On The Rill Thing, Little Richard covered “Lovesick Blues,” a song that Hank Williams made popular. On this album, he covers a song that Hank Williams wrote, “I’m So Lonesome I Could Cry,” and delivers a sweet rendition, holding back until certain key moments. Even that “Oooo” at the end is restrained. It’s an interesting rendition. That’s followed by another song that Hank Williams recorded, “Settin’ The Woods On Fire,” which was written by Fred Rose and Edward Nelson. Hank Williams sang, “I’ll look swell, but you’ll look sweller.” Little Richard, being Little Richard, changes that to “You’ll look swell, but I’ll look sweller.” This is an energetic, lively number, a cheerful, fun song, one to just cut loose to and enjoy yourself. I love that section with saxophone and backing vocals. The original album concludes with an unusual rendition of Creedence Clearwater Revival’s “Born On The Bayou,” complete with spoken word section at the beginning in which he talks about making his comeback. And, if you are wondering, yes, he does refer to himself as the king in that section. Anyway, once the song gets going, it’s a pretty cool rendition.

Bonus Tracks

This special expanded edition contains six bonus tracks, all of which were included in the three-disc boxed set King Of Rock And Roll: The Complete Reprise Recordings, which was released in 2005. The first bonus track is a different version of “In The Name,” and it is truly different, this one more in the country vein, sans the backing vocalists. It does feature some great work on bass. That is followed by another Hank Williams song, “Why Don’t You Love Me,” a song I love. Clearly, Little Richard was seriously into Hank Williams in the early 1970s, and it’s kind of wild hearing him dip into country.

“Still Miss Liza Jane” is an original song, written by Little Richard. This one is unusual in the way it begins, easing in. It is nearly a minute before the band kicks in, and then the song takes on a funky rhythm. It becomes a rather simple jam, with just a few repeated lines, but it is still fun. I mean, hell, Little Richard can sell us on anything. That is followed by “Open Up The Red Sea,” a great rock and roll jam, featuring some wonderful work on piano. Again, there is so much joy in the playing. It’s kind of loose, particularly toward the end. “Mississippi” is another instrumental track, this one written by Little Richard. It is an enjoyable and funky jam. The disc then concludes with an instrumental rendition of “Settin’ The Woods On Fire.”

CD Track List
  1. King Of Rock And Roll
  2. Joy To The World
  3. Brown Sugar
  4. In The Name
  5. Dancing In The Street
  6. Midnight Special
  7. The Way You Do The Things You Do
  8. Green Power
  9. I’m So Lonesome I Could Cry
  10. Settin’ The Woods On Fire
  11. Born On The Bayou
  12. In The Name (Version 2)
  13. Why Don’t You Love Me
  14. Still Miss Liza Jane
  15. Open Up The Red Sea
  16. Mississippi (Instrumental)
  17. Settin’ The Woods On Fire (Instrumental)
This expanded edition of King Of Rock And Roll is scheduled to be released on September 18, 2020 through Omnivore Recordings.

## Data section
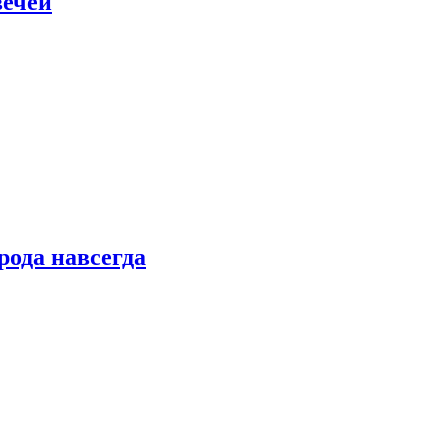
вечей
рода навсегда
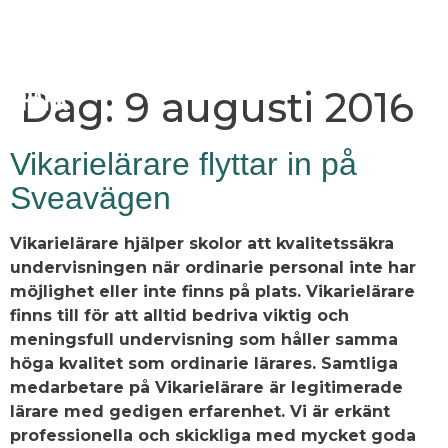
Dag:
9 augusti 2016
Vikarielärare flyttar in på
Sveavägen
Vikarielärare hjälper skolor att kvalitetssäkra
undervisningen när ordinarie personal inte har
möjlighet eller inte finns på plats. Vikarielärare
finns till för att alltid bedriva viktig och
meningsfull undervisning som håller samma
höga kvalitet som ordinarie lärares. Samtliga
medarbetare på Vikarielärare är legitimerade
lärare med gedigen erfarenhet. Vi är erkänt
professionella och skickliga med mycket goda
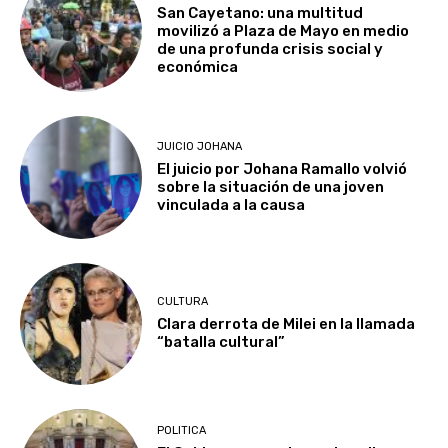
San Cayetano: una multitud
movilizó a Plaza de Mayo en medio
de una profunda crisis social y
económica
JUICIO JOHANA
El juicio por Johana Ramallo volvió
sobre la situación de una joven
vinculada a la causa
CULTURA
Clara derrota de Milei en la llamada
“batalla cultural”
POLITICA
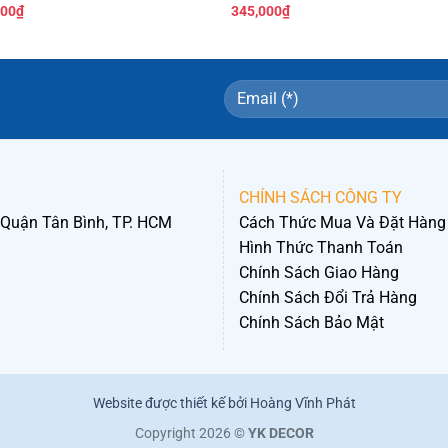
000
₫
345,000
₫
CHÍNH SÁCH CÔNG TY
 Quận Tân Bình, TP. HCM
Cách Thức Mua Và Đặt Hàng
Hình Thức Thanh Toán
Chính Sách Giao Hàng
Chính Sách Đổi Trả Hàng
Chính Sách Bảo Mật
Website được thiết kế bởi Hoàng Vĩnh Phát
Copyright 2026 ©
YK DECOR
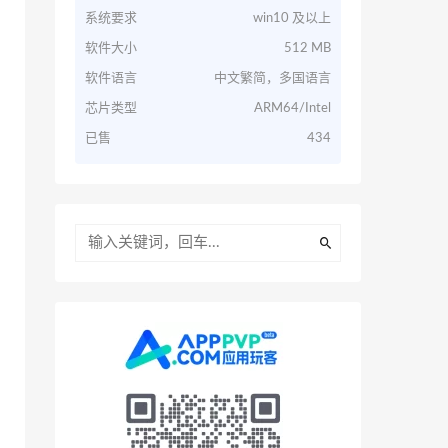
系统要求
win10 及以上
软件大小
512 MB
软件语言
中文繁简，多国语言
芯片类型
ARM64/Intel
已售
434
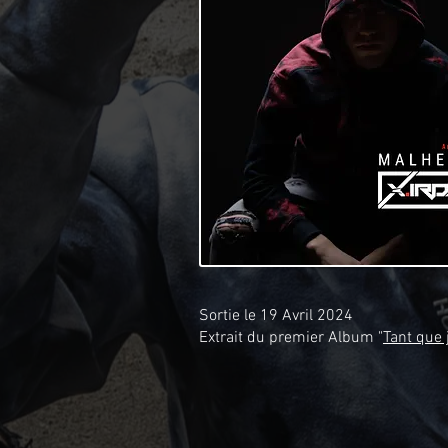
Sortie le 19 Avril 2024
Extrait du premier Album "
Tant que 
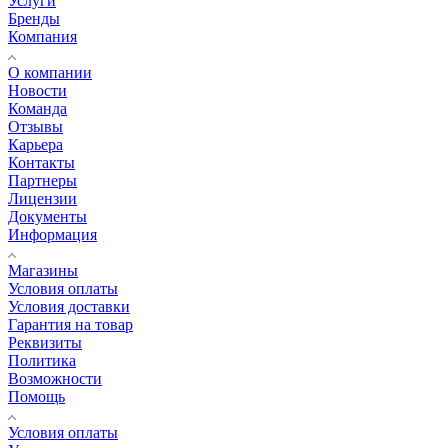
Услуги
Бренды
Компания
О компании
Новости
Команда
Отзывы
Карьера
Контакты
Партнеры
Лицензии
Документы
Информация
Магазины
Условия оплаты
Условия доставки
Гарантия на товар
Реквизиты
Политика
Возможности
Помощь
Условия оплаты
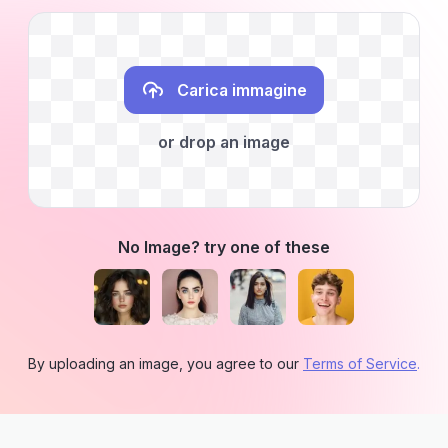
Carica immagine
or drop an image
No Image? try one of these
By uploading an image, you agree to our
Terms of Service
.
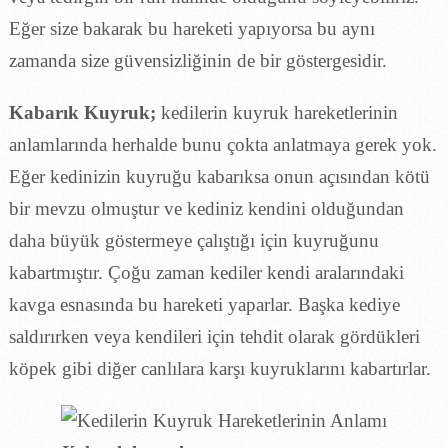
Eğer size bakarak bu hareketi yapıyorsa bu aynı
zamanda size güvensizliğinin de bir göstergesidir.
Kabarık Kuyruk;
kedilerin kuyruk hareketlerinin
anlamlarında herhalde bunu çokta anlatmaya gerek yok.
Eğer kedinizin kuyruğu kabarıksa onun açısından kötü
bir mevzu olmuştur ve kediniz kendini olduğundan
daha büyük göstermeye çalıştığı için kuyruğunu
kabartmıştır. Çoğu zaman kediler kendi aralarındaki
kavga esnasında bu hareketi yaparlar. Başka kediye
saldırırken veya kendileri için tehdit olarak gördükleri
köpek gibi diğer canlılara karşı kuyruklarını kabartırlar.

* * *

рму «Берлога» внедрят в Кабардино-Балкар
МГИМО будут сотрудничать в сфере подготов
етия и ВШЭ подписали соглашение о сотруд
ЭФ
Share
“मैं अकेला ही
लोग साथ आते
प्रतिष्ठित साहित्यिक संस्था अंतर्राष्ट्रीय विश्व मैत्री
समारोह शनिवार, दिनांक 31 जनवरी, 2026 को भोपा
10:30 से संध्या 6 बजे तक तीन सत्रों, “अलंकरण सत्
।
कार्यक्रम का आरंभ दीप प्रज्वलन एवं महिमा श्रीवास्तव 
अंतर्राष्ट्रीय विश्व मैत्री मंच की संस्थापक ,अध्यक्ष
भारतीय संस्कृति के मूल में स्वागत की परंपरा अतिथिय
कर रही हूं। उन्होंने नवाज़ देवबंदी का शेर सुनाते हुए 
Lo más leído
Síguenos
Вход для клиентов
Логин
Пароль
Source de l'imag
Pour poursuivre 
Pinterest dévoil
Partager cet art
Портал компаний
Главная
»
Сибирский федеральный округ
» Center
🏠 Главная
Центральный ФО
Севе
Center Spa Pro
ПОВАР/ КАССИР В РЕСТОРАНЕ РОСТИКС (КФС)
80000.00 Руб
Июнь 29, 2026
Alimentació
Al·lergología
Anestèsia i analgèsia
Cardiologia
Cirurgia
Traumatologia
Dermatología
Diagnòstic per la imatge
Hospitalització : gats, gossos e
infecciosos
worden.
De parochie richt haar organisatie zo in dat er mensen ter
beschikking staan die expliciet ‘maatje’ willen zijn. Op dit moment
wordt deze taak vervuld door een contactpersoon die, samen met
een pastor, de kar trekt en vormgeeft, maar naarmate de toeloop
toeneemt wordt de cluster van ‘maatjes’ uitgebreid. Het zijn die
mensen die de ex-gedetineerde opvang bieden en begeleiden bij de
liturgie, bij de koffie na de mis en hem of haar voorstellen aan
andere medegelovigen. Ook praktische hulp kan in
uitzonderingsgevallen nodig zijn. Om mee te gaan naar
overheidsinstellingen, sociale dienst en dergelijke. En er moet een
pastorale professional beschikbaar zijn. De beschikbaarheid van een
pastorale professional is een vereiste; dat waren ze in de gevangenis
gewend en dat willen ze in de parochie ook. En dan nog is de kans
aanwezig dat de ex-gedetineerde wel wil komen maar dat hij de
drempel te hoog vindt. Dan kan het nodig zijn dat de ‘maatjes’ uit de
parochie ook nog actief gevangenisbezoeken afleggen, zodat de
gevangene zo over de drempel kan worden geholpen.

...

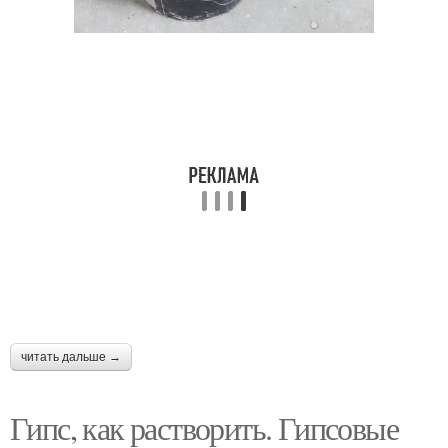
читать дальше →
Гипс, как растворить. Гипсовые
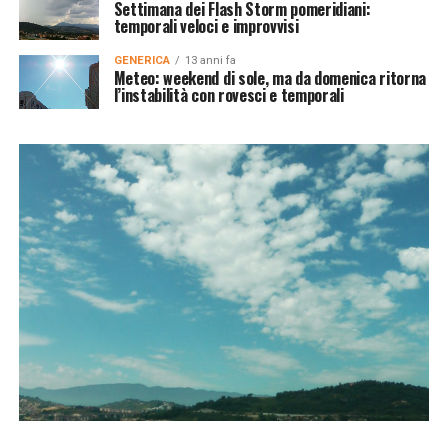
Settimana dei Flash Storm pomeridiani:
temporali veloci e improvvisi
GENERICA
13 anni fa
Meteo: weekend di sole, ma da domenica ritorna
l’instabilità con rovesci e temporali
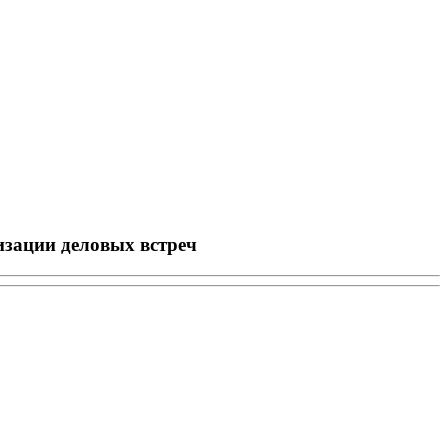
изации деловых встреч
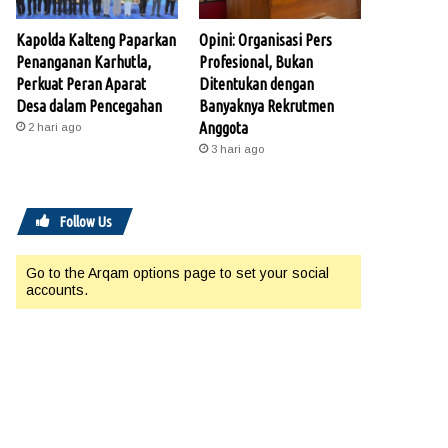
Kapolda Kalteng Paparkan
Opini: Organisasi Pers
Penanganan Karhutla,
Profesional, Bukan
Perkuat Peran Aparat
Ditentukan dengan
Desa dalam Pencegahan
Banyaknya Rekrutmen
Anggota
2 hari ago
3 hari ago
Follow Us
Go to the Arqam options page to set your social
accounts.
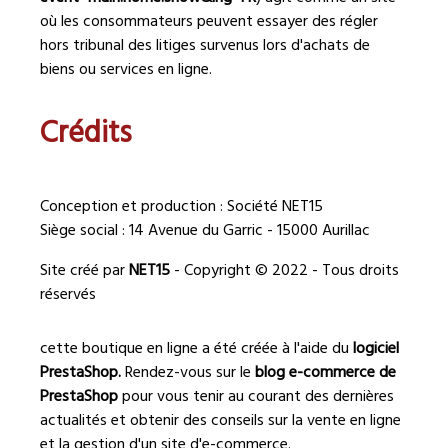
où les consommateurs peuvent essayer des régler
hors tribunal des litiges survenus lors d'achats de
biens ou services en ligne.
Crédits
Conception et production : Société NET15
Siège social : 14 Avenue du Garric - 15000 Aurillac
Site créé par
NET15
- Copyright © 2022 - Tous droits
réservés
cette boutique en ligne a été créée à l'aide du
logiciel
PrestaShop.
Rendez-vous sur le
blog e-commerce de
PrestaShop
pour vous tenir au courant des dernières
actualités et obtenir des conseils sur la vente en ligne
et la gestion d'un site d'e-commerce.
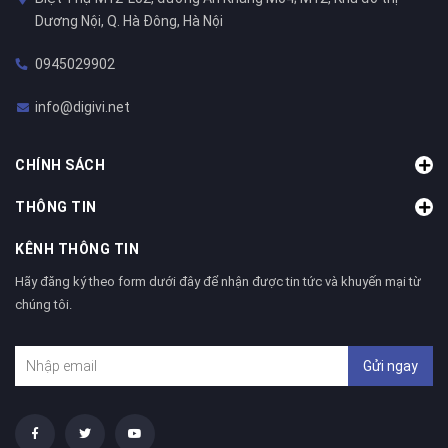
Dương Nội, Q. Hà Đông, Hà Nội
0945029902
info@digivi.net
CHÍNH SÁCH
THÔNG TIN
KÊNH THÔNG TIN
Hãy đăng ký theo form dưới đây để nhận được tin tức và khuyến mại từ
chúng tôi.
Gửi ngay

## Assigned task 1
Answer these questions from the album review, one line each:
(a) Who wrote "Settin' The Woods On Fire"?
(b) In what year was the boxed set King Of Rock And Roll: The Complete Reprise Recordings released?
(c) Through which label is the expanded edition scheduled to be released?
## Assigned task 2
Write out the stretch of the album review from "17. Settin’ The" through "through Omnivore Recordings.", word for word.

## Answer space 1
(a) Fred Rose and Edward Nelson
(b) 2005
(c) Omnivore Recordings

## Answer space 2
17. Settin’ The Woods On Fire (Instrumental)
This expanded edition of King Of Rock And Roll is scheduled to be released on September 18, 2020 through Omnivore Recordings.